Europapalarment Strasbourg. Über den Kanalradweg rein in die Stadt. Die Menschen kriechen aus den Betten. Stau auf der Autobahn bei Brumath. Die TGV Bahnbaustelle vom letzten Jahr ist noch immer nicht beendet. Also führt der Radweg entlang der Nationalstraße, wo gegen Sieben schon reichlich Pendler in die Stadt driften. Auch Radler in feiner Anzugshose und Hemd. Parlamentarier? Die Front National kommt mir unweigerlich in den Sinn und das Wahlergebnis der letzten Europawahl will so gar nicht zu den freundlichen Menschen passen, die mir Fremdem begegnen.

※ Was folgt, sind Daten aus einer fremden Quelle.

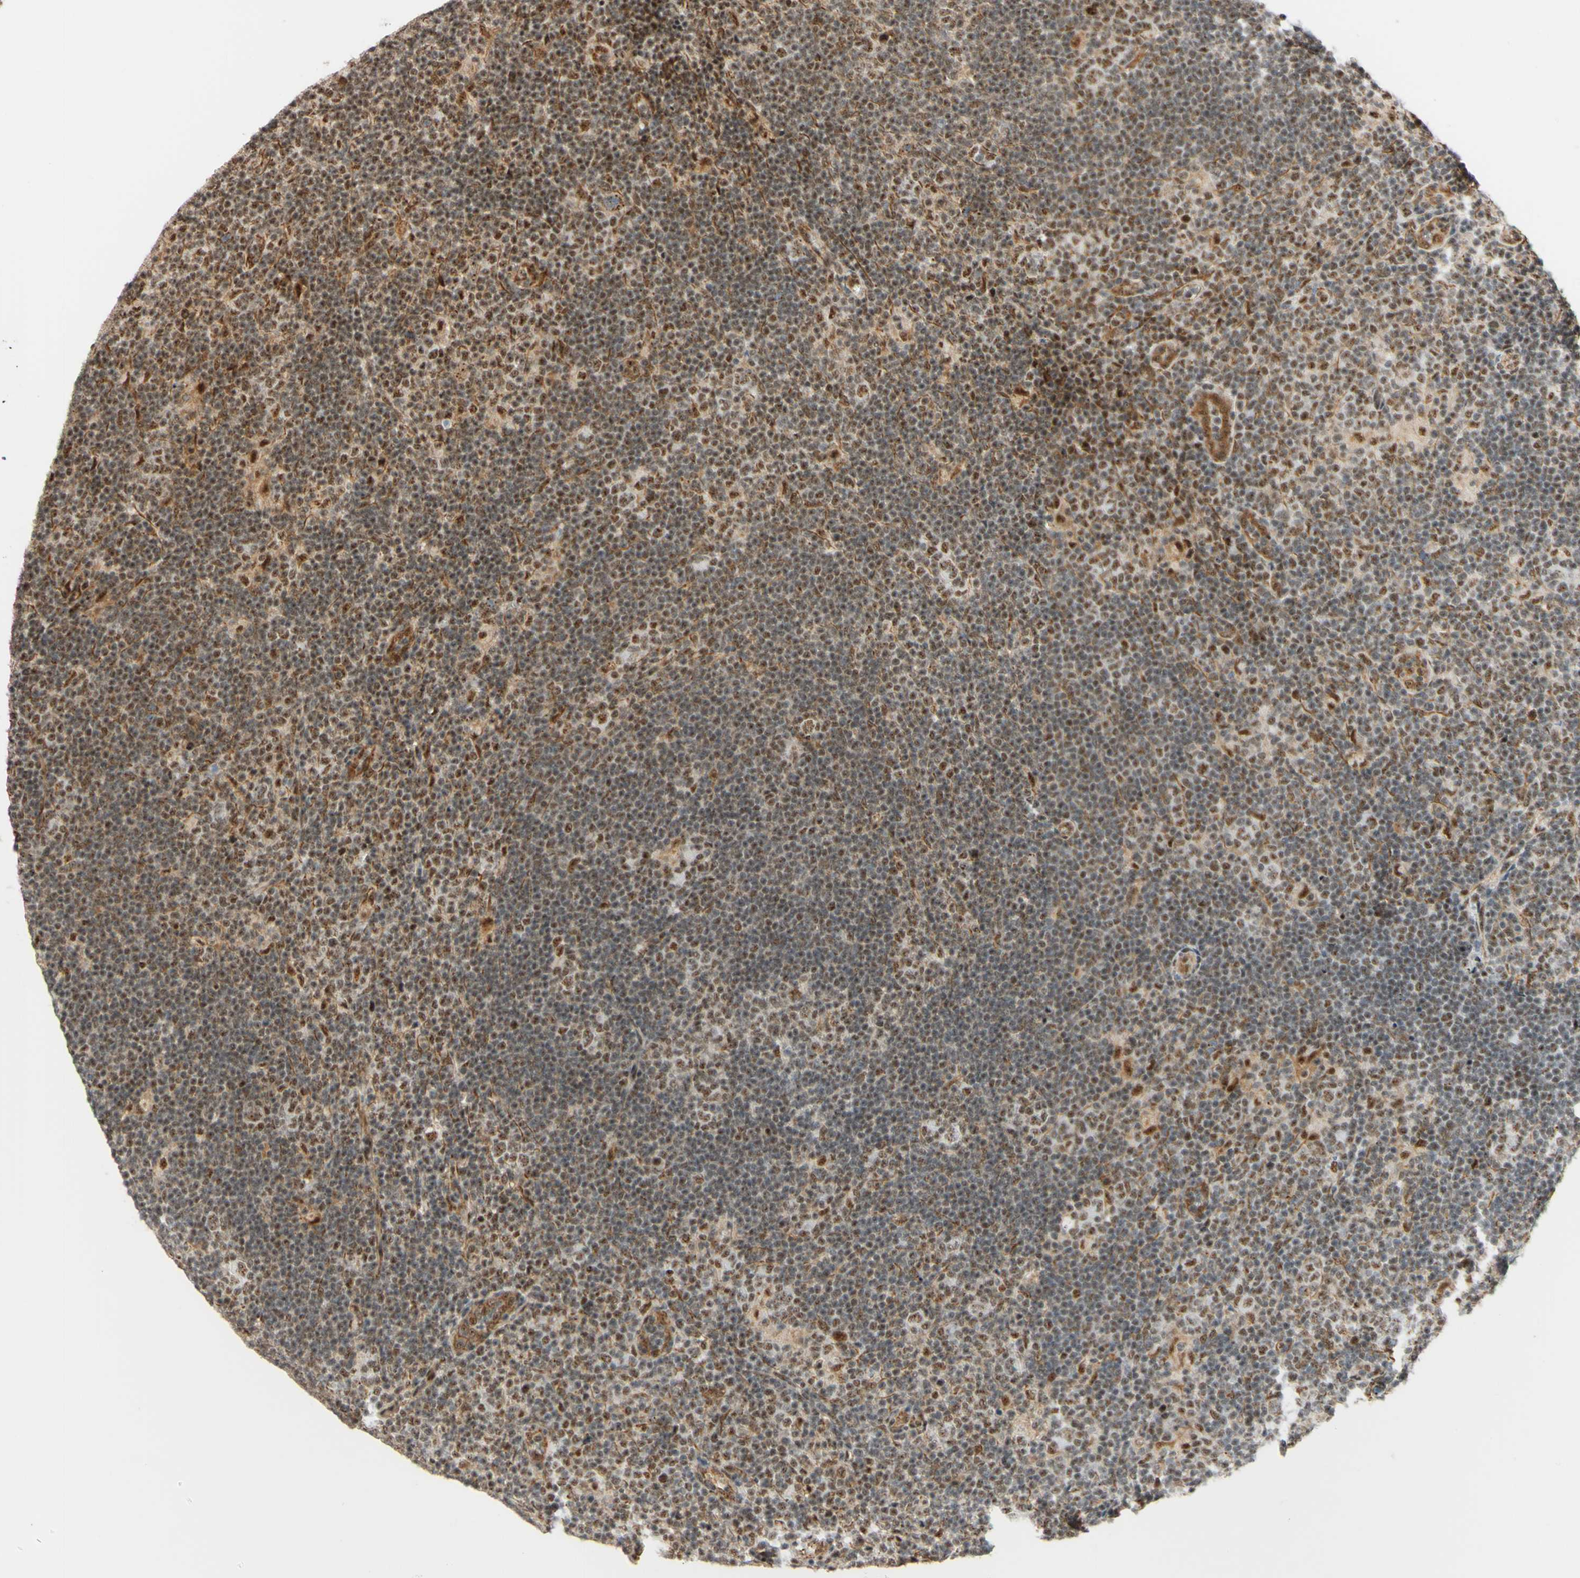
{"staining": {"intensity": "moderate", "quantity": ">75%", "location": "cytoplasmic/membranous,nuclear"}, "tissue": "lymphoma", "cell_type": "Tumor cells", "image_type": "cancer", "snomed": [{"axis": "morphology", "description": "Hodgkin's disease, NOS"}, {"axis": "topography", "description": "Lymph node"}], "caption": "Lymphoma stained with a protein marker displays moderate staining in tumor cells.", "gene": "SAP18", "patient": {"sex": "female", "age": 57}}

Man spricht mich auf Englisch an, smalltalkt. Zwei Frauen im Kopftuch. Friede. Obendrein dünkt mich, dass in Frankreich viel weniger Nationalflaggen hängen, als bei mir daheim. Keine Spiegelbikinis, keine Autoschiebefenstereinklemmnationalflaggen. Kein WM Schnickschnack. Aus manchen Fenstern hängt hier im Elsass sogar die Deutschlandfahne. Ein Graffiti von vor vierzehn Jahren kommt mir in den Sinn. Die Parole Vive Le Pen hatte jemand kurzerhand in Vive Le Penis umgewandelt. Schmunzelnd im Morgenmenschenstrom. Feuerwehrauto Tatü. Krankenwagen Tata, schicke, herzlose Mehrfamilienhäuser im Eropaparlamentsstil mit viel Glas und Rundungen. Für die Besserverdiener. Bunt angemalte, angsteinflößende Monsterwohnblocks. Ab Reichstätt verstädterte Zone. Reichstätt und sein Autohausstrich. Wenn man über die Autobahn in die Stadt rauscht, von Haguenau aus, liegen linker Hand kilometerweit glänzende, verglaste Autohäuser aller Marken. Verkaufgeschulte Luden inside.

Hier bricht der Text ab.